SOURCE DOCUMENT —
LanguageExtensions.rst

Clang Language Extensions

• Introduction
• Feature Checking Macros
• Include File Checking Macros
• Builtin Macros
• Vectors and Extended Vectors
• Messages on deprecated and unavailable Attributes
• Attributes on Enumerators
• 'User-Specified' System Frameworks
• Availability attribute
• Checks for Standard Language Features
• Checks for Type Traits
• Blocks
• Objective-C Features
• Function Overloading in C
• Initializer lists for complex numbers in C
• Builtin Functions
• Non-standard C++11 Attributes
• Target-Specific Extensions
• Extensions for Static Analysis
• Extensions for Dynamic Analysis
• Thread-Safety Annotation Checking
• Type Safety Checking
• Format String Checking

Introduction

This document describes the language extensions provided by Clang. In addition to the language extensions listed here, Clang aims to support a broad range of GCC extensions. Please see the GCC manual for more information on these extensions.

Feature Checking Macros

Language extensions can be very useful, but only if you know you can depend on them. In order to allow fine-grain features checks, we support three builtin function-like macros. This allows you to directly test for a feature in your code without having to resort to something like autoconf or fragile "compiler version checks".

__has_builtin

This function-like macro takes a single identifier argument that is the name of a builtin function. It evaluates to 1 if the builtin is supported or 0 if not. It can be used like this:

#ifndef __has_builtin         // Optional of course.
  #define __has_builtin(x) 0  // Compatibility with non-clang compilers.
#endif

...
#if __has_builtin(__builtin_trap)
  __builtin_trap();
#else
  abort();
#endif
...

__has_feature and __has_extension

These function-like macros take a single identifier argument that is the name of a feature. __has_feature evaluates to 1 if the feature is both supported by Clang and standardized in the current language standard or 0 if not (but see :ref:`below <langext-has-feature-back-compat>`), while __has_extension evaluates to 1 if the feature is supported by Clang in the current language (either as a language extension or a standard language feature) or 0 if not. They can be used like this:

#ifndef __has_feature         // Optional of course.

CHALLENGES —
A) Decide whether each statement agrees with the Clang extensions page, answering yes or no and quoting the words from the page that settle it: (i) __has_builtin takes a single identifier argument that names a builtin function; (ii) Clang offers four builtin function-like macros for feature checks; (iii) __has_extension evaluates to 1 only when the feature is standardized in the current language standard.
B) According to the Clang extensions page, why does the __has_builtin example define __has_builtin(x) as 0 when it is not already defined? Answer in one to three sentences.
C) Continue the Clang extensions page from its last line.
The material after this point has no connection to the Clang extensions page.

SOURCE MATERIAL —

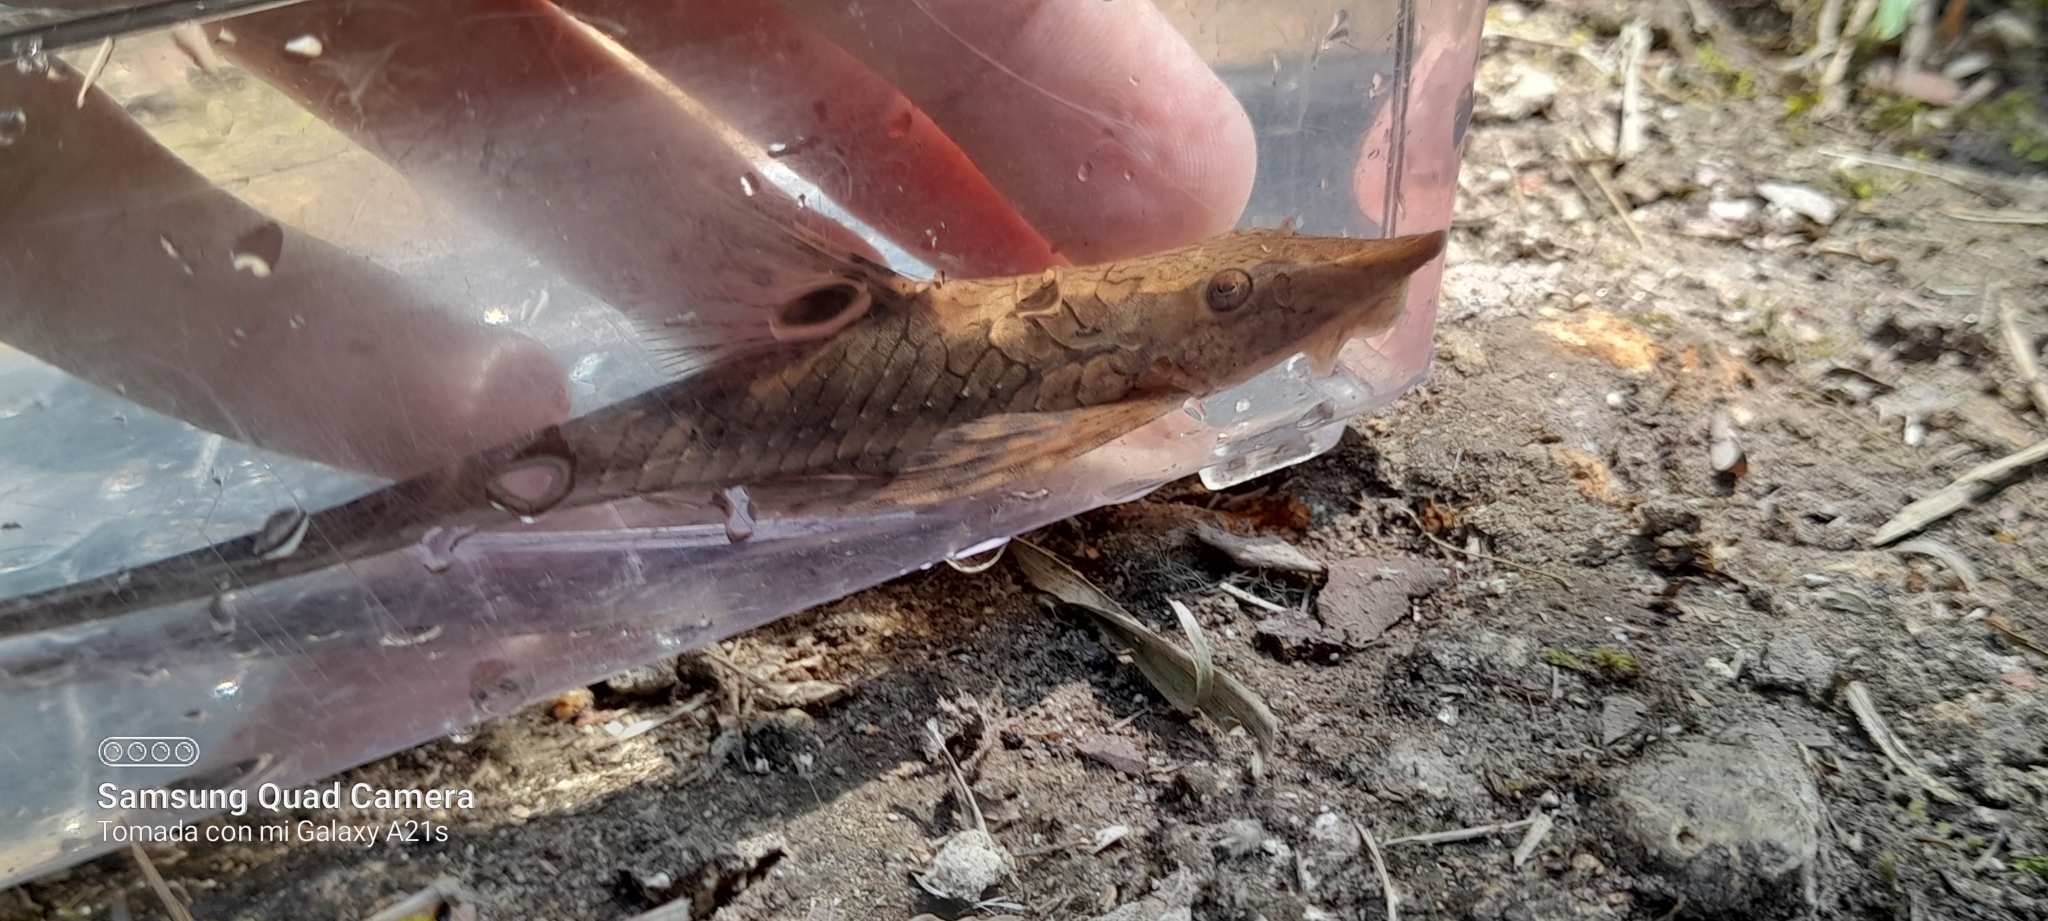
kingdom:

ANSWERS PROVIDED —
A)
(i) Yes: "This function-like macro takes a single identifier argument that is the name of a builtin function."
(ii) No: "we support three builtin function-like macros."
(iii) No: "__has_extension evaluates to 1 if the feature is supported by Clang in the current language (either as a language extension or a standard language feature) or 0 if not."

B) The fallback definition provides compatibility with non-clang compilers. The comment on the #ifndef line also marks this step as optional.

C)
  #define __has_feature(x) 0  // Compatibility with non-clang compilers.
#endif
#ifndef __has_extension
  #define __has_extension __has_feature // Compatibility with pre-3.0 compilers.
#endif

...
#if __has_feature(cxx_rvalue_references)
// This code will only be compiled with the -std=c++11 and -std=gnu++11
// options, because rvalue references are only standardized in C++11.
#endif

#if __has_extension(cxx_rvalue_references)
// This code will be compiled with the -std=c++11, -std=gnu++11, -std=c++98
// and -std=gnu++98 options, because rvalue references are supported as a
// language extension in C++98.
#endif

For backwards compatibility reasons, __has_feature can also be used to test for support for non-standardized features, i.e. features not prefixed c_, cxx_ or objc_.

Another use of __has_feature is to check for compiler features not related to the language standard, such as e.g. :doc:`AddressSanitizer <AddressSanitizer>`.

If the -pedantic-errors option is given, __has_extension is equivalent to __has_feature.

The feature tag is described along with the language feature below.

The feature name or extension name can also be specified with a preceding and following __ (double underscore) to avoid interference from a macro with the same name. For instance, __cxx_rvalue_references__ can be used instead of cxx_rvalue_references.

__has_attribute

This function-like macro takes a single identifier argument that is the name of an attribute. It evaluates to 1 if the attribute is supported or 0 if not. It can be used like this:

#ifndef __has_attribute         // Optional of course.
  #define __has_attribute(x) 0  // Compatibility with non-clang compilers.
#endif

...
#if __has_attribute(always_inline)
#define ALWAYS_INLINE __attribute__((always_inline))
#else
#define ALWAYS_INLINE
#endif
...

The attribute name can also be specified with a preceding and following __ (double underscore) to avoid interference from a macro with the same name. For instance, __always_inline__ can be used instead of always_inline.

Include File Checking Macros

Not all developments systems have the same include files. The :ref:`langext-__has_include` and :ref:`langext-__has_include_next` macros allow you to check for the existence of an include file before doing a possibly failing #include directive. Include file checking macros must be used as expressions in #if or #elif preprocessing directives.

__has_include

This function-like macro takes a single file name string argument that is the name of an include file. It evaluates to 1 if the file can be found using the include paths, or 0 otherwise:

// Note the two possible file name string formats.
#if __has_include("myinclude.h") && __has_include(<stdint.h>)
# include "myinclude.h"
#endif

// To avoid problem with non-clang compilers not having this macro.
#if defined(__has_include) && __has_include("myinclude.h")
# include "myinclude.h"
#endif

To test for this feature, use #if defined(__has_include).

__has_include_next

This function-like macro takes a single file name string argument that is the name of an include file. It is like __has_include except that it looks for the second instance of the given file found in the include paths. It evaluates to 1 if the second instance of the file can be found using the include paths, or 0 otherwise:

// Note the two possible file name string formats.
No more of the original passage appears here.